■ **Work to be completed**: Report every row below that contains the word "delle", copying each such row in full.

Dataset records
......

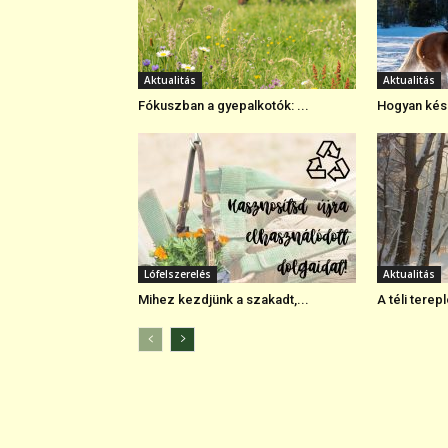
Aktualitás
Aktualitás
Fókuszban a gyepalkotók: ...
Hogyan készü
Lófelszerelés
Aktualitás
Mihez kezdjünk a szakadt,...
A téli terep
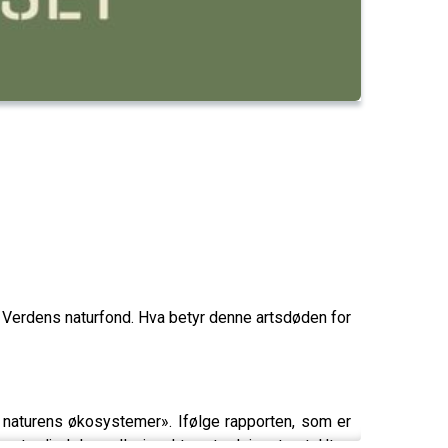
 Verdens naturfond. Hva betyr denne artsdøden for
 naturens økosystemer». Ifølge rapporten, som er
en tredjedel av alle insekter utrydningstruet. Uten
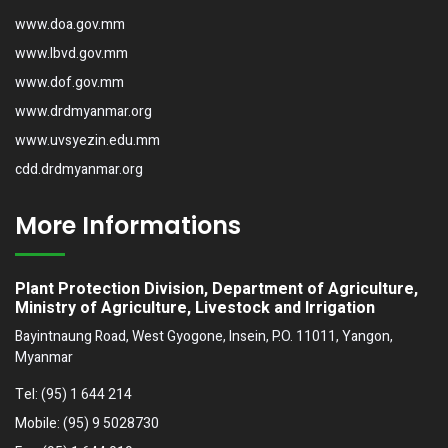
www.doa.gov.mm
www.lbvd.gov.mm
www.dof.gov.mm
www.drdmyanmar.org
www.uvsyezin.edu.mm
cdd.drdmyanmar.org
More Informations
Plant Protection Division, Department of Agriculture,
Ministry of Agriculture, Livestock and Irrigation
Bayintnaung Road, West Gyogone, Insein, P.O. 11011, Yangon,
Myanmar
Tel:
(95) 1 644 214
Mobile:
(95) 9 5028730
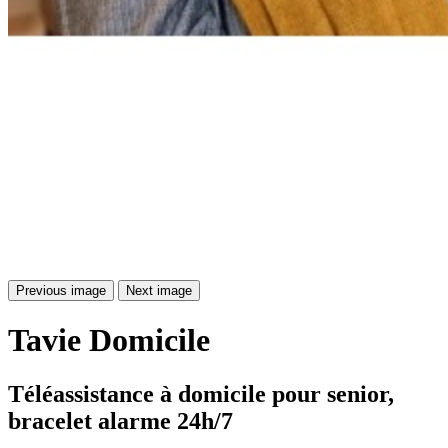
Previous image
Next image
Tavie
Domicile
Téléassistance à domicile pour senior, 
bracelet alarme 24h/7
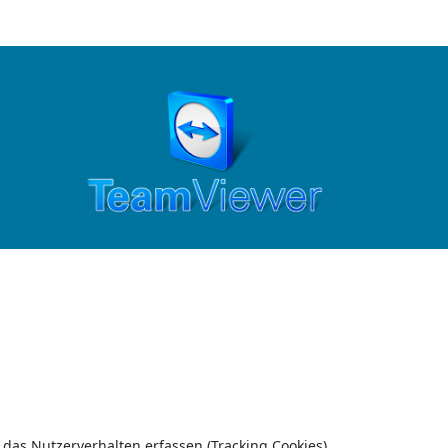
 das Nutzerverhalten erfassen (Tracking Cookies).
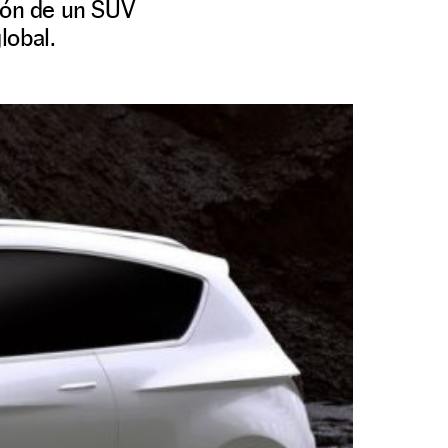
ción de un SUV
lobal.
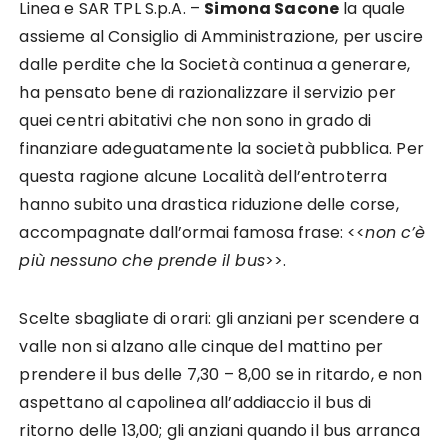
Linea e SAR TPL S.p.A. –
Simona Sacone
la quale
assieme al Consiglio di Amministrazione, per uscire
dalle perdite che la Società continua a generare,
ha pensato bene di razionalizzare il servizio per
quei centri abitativi che non sono in grado di
finanziare adeguatamente la società pubblica. Per
questa ragione alcune Località dell’entroterra
hanno subito una drastica riduzione delle corse,
accompagnate dall’ormai famosa frase: <<
non c’è
più nessuno che prende il bus
>>.
Scelte sbagliate di orari: gli anziani per scendere a
valle non si alzano alle cinque del mattino per
prendere il bus delle 7,30 – 8,00 se in ritardo, e non
aspettano al capolinea all’addiaccio il bus di
ritorno delle 13,00; gli anziani quando il bus arranca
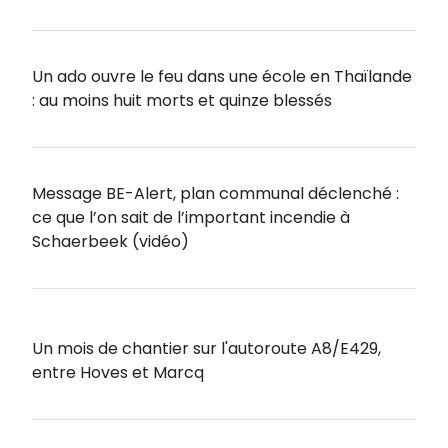
Un ado ouvre le feu dans une école en Thaïlande
: au moins huit morts et quinze blessés
Message BE-Alert, plan communal déclenché :
ce que l’on sait de l’important incendie à
Schaerbeek (vidéo)
Un mois de chantier sur l'autoroute A8/E429,
entre Hoves et Marcq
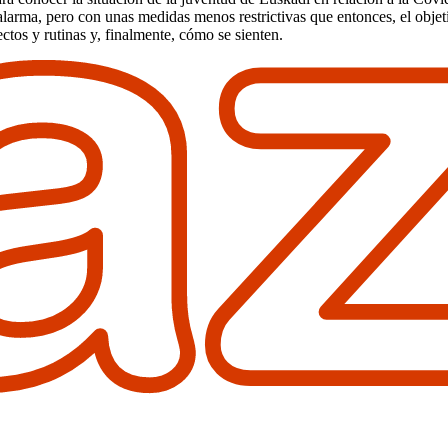
alarma, pero con unas medidas menos restrictivas que entonces, el objet
ctos y rutinas y, finalmente, cómo se sienten.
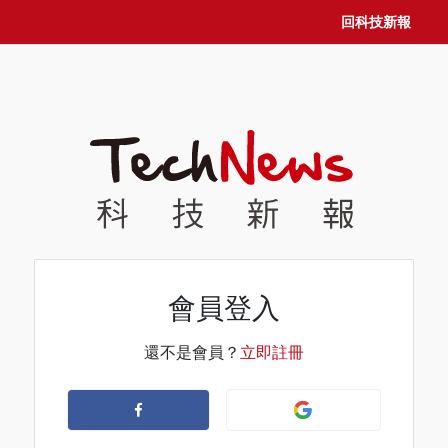
回科技新報
會員登入
還不是會員？
立即註冊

......

■ **Solution below**:
hanno subito una drastica riduzione delle corse,
prendere il bus delle 7,30 – 8,00 se in ritardo, e non
ritorno delle 13,00; gli anziani quando il bus arranca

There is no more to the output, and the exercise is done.